Let's take a more tangible example to illustrate the complexity that exists outside of the specification - building architects compose ideas for beautiful and, hopefully, functional buildings. Engineers get annoyed with architects because that eye-catching atrium they've designed has no way to functionally bear the load. Construction workers get annoyed with engineers because the new load-bearing columns they've now designed require the workers to drive the support all the way through the Earth's core to support the weight. Sure, I'm using a silly example and, in this case, both the architect and engineer will know better, but often the practical considerations need to be yielded to the, well, practitioners. Only a trivial system with no value can be designed with no regard to implementation.
Which leads me to...
"But software developers who excel at navigating the boundaries between human desire and machine capability should continue to find themselves in demand."

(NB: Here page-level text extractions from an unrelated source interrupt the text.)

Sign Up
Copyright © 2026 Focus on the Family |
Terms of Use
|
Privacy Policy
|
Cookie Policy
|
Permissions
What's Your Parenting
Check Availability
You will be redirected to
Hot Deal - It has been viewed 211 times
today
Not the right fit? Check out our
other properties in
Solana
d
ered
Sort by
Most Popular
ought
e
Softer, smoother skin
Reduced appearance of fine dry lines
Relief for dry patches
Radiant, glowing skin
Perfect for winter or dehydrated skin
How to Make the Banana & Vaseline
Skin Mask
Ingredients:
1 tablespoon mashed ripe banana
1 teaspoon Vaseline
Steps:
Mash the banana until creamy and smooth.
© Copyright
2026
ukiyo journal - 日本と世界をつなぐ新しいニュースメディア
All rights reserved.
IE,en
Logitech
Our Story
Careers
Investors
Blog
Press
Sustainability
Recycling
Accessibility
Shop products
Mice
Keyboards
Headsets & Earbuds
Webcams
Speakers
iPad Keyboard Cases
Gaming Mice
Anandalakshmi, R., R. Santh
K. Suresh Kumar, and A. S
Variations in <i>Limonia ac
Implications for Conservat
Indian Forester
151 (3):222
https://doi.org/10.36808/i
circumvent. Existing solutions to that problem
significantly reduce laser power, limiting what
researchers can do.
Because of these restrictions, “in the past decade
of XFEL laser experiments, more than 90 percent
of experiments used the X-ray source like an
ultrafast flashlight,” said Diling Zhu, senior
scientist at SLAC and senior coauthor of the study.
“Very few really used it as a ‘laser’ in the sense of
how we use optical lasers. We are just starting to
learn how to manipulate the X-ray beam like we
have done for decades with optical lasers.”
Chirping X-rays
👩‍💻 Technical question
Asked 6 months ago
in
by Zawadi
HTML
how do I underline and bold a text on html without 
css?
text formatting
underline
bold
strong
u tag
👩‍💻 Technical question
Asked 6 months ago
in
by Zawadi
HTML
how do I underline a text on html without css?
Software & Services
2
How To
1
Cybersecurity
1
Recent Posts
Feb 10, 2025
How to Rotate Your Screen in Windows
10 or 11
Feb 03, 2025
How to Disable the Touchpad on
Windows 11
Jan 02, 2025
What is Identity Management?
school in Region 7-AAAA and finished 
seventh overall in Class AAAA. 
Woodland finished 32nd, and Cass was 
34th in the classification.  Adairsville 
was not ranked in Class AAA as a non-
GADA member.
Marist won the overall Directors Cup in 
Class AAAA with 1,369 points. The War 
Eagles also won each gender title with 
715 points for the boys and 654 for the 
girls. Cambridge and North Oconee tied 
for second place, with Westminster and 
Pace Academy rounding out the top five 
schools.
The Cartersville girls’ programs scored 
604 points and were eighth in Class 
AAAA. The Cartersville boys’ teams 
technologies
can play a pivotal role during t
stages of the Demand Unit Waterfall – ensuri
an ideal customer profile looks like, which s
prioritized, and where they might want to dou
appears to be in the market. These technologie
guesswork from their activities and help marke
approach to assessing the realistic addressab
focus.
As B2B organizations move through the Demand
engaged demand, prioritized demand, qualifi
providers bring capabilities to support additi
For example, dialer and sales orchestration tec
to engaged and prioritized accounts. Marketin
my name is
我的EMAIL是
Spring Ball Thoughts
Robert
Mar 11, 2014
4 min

I understand the stereotypes behind software engineers. Hell, I even played into them above with my little Rust quip. But this is literally what all software developers do today. It's been the definition of a good engineer since Geocities sites dotted our virtual world, if not since punch cards roamed the planet. This isn't a new skill or a finer point among engineers that can be mined in the AI mediocrity we're so happily careening towards as a collective. It's just a lazy way to restate that maybe AI won't meet all of our needs without coming clean and admitting as much.